Past climate isn't the only point of divergence. Lindzen also says there is little cause for concern in the future. The key to his optimism is a parameter called "climate sensitivity." This variable represents the increase in global temperature expected if the amount of carbon dioxide in the air doubles over preindustrial levels -- a level the earth is already one third of the way toward reaching. Whereas the IPCC and the NAS calculate climate sensitivity to be somewhere between 1.5 and 4.5 degrees C, Lindzen insists that it is in the neighborhood of 0.4 degree.
The IPCC and the NAS derived the higher range after incorporating positive feedback mechanisms. For instance, warmer temperatures will most likely shrink the earth's snow and ice cover, making the planet less reflective and thus hastening warming, and will also probably increase evaporation of water. Water vapor, in fact, is the main absorber of heat in the atmosphere.
But such positive feedbacks "have neither empirical nor theoretical foundations," Lindzen told the U.S. Senate commerce committee this past May. The scientist says negative, not positive, feedback rules the day. One hypothesis he has postulated is that increased warming actually dries out certain parts of the upper atmosphere.
Decreased water vapor would in turn temper warming. Goddard's Hansen says that by raising this possibility Lindzen "has done a lot of good for the climate discussion." He hastens to add, however, "I'm very confident his basic criticism--that climate models overestimate climate sensitivity -- is wrong."
In March, Lindzen published what he calls "potentially the most important" paper he's written about negative feedback from water vapor. In it, he concludes that warming would decrease tropical cloud cover. Cloud cover is a complicated subject. Depending on factors that change by the minute, clouds can cool (by reflecting sunlight back into space) or warm (by trapping heat from the earth). Lindzen states that a reduction in tropical cloudiness would produce a marked cooling effect overall and thus serve as a stabilizing negative feedback.

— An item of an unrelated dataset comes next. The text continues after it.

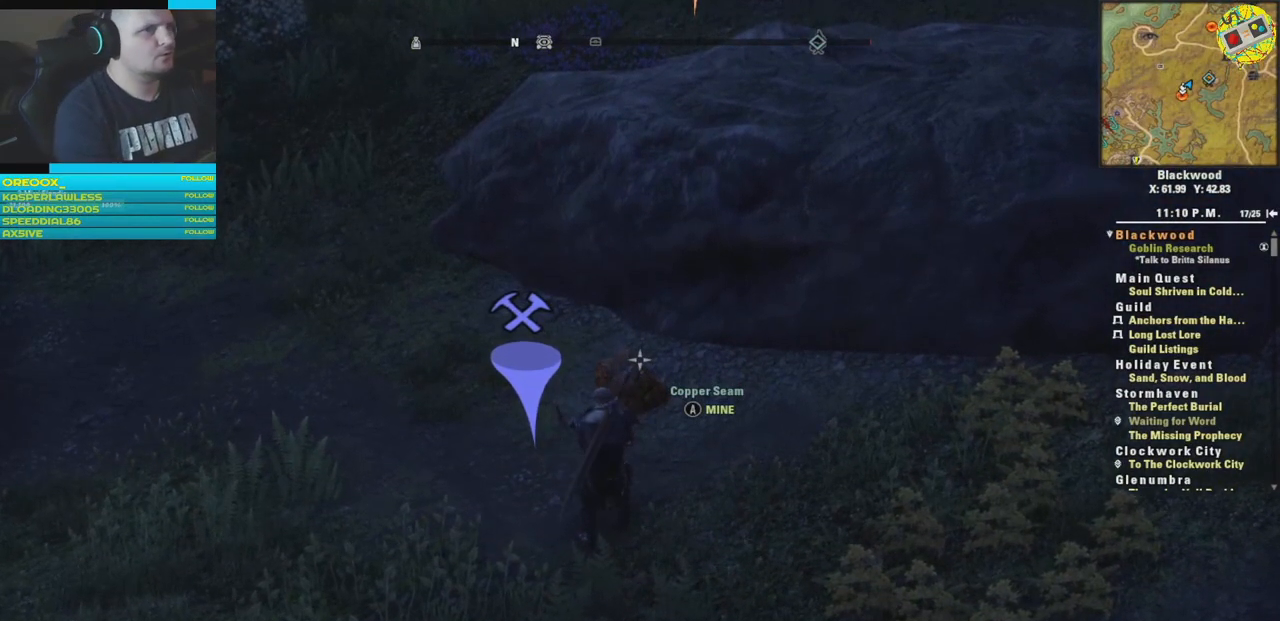
{"buttons": [], "left_stick": "center", "right_stick": "center", "events": []}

But three research teams say Lindzen's paper is flawed. For example, his research was based on data collected from satellite images of tropical clouds. Bruce A. Wielicki of the NASA Langley Research Center believes that the images were not representative of the entire tropics. Using data from a different satellite, Wielicki and his group conclude, in a paper to appear in the Journal of Climate, that, on balance, warmer tropical clouds would have a slight heating, not a cooling, effect.
Looking back at the past decade of climate science, many researchers say computer models have improved, estimates of past climate are more accurate, and uncertainty is being reduced.
Lindzen is not nearly so sanguine. In his mind the case for global warming is as poor as it was when his crusade began, in 1988. Climate research is, he insists, "heavily polluted by political rhetoric, with evidence remaining extremely weak." To Lindzen, apparently, the earth will take care of itself.
Daniel Grossman is a freelance writer in Watertown, Mass.